Data documenting the performance of the PT/INR line correction method for reconciling INR discrepancies between central laboratory coagulation analyzers using different thromboplastins during the evaluation of a portable Coagulometer.

The data presented here was produced as part of an evaluation of the performance of the CoaguChek XS point-of-care coagulation analyzer, which is discussed in the research article "POCT PT INR - Is it adequate for Patient Care? A Comparison of the Roche Coaguchek XS vs. Stago Star vs. Siemens BCS in Patients Routinely Seen in an Anticoagulation Clinic" (Baker et al., in press) [1]. An effort to reconcile discrepancies in the patient INR result distributions from different central lab instruments (Stago Star and Siemens BCS) with the PT/INR line method is described (Poller et al., 2010, 2011; Ibrahim et al., 2011) [2], [3], [4]. While regression analysis of the ECAA Poller calibrant data provided a linear PT/INR line for all methods, Pearson's chi-squared and one-way repeated measures ANOVA analyses showed that central lab INR measurements continued to exhibit measurement site dependence after the PT/INR line correction was applied. According to paired t-test analysis, only the human thromboplastin dependent methods (CoaguChek XS and Siemens BCS both before and after PT/INR line correction) showed statistically significant agreement (p-value >0.05).

Specifications Table

Value of the data

The data indicate that although agreement between central lab methods was improved by the PT/INR line correction, the INR results continued to exhibit statistically significant site dependence.

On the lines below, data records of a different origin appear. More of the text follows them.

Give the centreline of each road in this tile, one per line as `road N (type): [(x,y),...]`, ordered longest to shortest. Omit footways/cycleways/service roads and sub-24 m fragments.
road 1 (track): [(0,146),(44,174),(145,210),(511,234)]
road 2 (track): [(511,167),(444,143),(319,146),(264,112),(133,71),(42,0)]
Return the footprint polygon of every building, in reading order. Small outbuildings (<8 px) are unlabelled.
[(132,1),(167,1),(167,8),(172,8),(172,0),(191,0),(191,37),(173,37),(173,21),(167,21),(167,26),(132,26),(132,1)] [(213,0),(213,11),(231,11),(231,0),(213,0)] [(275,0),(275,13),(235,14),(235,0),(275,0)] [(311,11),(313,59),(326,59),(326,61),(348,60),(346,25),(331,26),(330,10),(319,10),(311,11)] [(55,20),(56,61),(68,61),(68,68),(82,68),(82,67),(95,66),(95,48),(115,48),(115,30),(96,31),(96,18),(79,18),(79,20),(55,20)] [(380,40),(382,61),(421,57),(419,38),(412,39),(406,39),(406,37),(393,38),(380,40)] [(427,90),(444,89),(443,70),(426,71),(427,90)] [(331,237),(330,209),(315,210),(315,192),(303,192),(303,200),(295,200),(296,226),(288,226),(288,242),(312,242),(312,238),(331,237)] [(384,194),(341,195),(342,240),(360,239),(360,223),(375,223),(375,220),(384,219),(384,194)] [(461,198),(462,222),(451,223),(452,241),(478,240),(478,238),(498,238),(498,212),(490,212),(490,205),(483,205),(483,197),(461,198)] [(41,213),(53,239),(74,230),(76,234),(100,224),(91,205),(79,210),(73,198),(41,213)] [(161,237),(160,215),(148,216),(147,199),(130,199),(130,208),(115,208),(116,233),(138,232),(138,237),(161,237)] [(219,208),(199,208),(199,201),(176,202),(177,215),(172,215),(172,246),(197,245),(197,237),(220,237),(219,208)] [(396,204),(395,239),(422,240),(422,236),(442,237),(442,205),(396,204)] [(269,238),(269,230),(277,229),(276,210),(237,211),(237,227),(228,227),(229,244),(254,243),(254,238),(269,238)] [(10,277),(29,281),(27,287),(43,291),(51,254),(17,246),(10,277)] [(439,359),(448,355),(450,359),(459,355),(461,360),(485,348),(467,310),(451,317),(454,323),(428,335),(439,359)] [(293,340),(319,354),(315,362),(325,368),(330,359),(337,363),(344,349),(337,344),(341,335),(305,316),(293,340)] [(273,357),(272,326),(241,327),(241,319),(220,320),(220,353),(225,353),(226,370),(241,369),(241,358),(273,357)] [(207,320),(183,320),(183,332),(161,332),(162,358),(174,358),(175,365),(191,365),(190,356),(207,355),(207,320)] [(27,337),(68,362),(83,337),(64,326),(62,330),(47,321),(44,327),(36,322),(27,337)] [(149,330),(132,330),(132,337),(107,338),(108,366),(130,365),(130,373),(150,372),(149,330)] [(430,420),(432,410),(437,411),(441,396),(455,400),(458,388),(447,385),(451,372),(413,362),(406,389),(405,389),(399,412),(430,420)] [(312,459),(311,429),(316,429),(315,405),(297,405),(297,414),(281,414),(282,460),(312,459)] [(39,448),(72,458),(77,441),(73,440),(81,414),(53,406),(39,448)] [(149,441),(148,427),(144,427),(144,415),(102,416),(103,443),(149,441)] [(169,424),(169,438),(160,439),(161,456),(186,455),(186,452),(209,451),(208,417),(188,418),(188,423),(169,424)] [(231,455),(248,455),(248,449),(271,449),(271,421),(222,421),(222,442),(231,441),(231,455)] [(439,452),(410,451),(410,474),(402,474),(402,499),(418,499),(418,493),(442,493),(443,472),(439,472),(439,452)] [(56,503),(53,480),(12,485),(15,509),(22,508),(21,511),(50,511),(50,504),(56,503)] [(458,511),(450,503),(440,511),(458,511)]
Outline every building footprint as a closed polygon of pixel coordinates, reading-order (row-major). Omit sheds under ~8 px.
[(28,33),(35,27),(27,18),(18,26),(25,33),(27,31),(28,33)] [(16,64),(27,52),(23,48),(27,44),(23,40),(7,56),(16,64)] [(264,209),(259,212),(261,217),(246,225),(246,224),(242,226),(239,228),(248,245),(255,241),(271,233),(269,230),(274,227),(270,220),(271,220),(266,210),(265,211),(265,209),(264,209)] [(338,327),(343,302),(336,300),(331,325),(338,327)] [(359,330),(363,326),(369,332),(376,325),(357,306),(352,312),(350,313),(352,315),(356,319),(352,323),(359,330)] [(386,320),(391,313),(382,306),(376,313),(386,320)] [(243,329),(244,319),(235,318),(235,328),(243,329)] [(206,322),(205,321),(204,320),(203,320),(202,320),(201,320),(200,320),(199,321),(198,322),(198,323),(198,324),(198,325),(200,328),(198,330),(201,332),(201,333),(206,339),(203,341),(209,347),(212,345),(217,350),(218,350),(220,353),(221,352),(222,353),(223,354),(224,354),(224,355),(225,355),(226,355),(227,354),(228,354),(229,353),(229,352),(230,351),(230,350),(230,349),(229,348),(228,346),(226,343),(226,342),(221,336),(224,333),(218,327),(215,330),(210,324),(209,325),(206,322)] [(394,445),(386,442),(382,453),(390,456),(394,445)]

The raw data here may provide insight pertinent to INR standardization efforts.

Although the PT/INR line correction method is designed to minimize INR variation due to differences in instrumentation, thromboplastin, and local ISI correction strategy, the data indicate a need for method innovation. Additionally, a method [5] which allows for standardization of INR results obtained from disparate sample types (e.g. whole blood and plasma) would be beneficial.

Data

Fig. 1 shows the European Concerted Action on Anticoagulation (ECAA) Poller calibrant-generated PT/INR lines for the Stago Star Evolution instruments at the University of Texas Medical Branch (UTMB, Fig. 1A), the Associated Regional and University Pathologists, Inc. (ARUP, Fig. 1B), and the Siemens BCS XP at Clinical Pathology Laboratories, Inc. (CPL, Fig. 1C). The calibrant data provide a linear fit to the model for all methods, as evidenced by their coefficients of determination (R2>0.998). The generation of the calibrations plots and PT/INR line method is described briefly in the methods section and detailed more fully by Poller et al. [2], [3], [4].

Fig. 1

PT/INR calibration line and regression analysis generated from testing of ECAA Poller calibrants by (A) UTMB Stago Star Evolution, (B) ARUP Stago Star Evolution, and (C) CPL Siemens BCS XP.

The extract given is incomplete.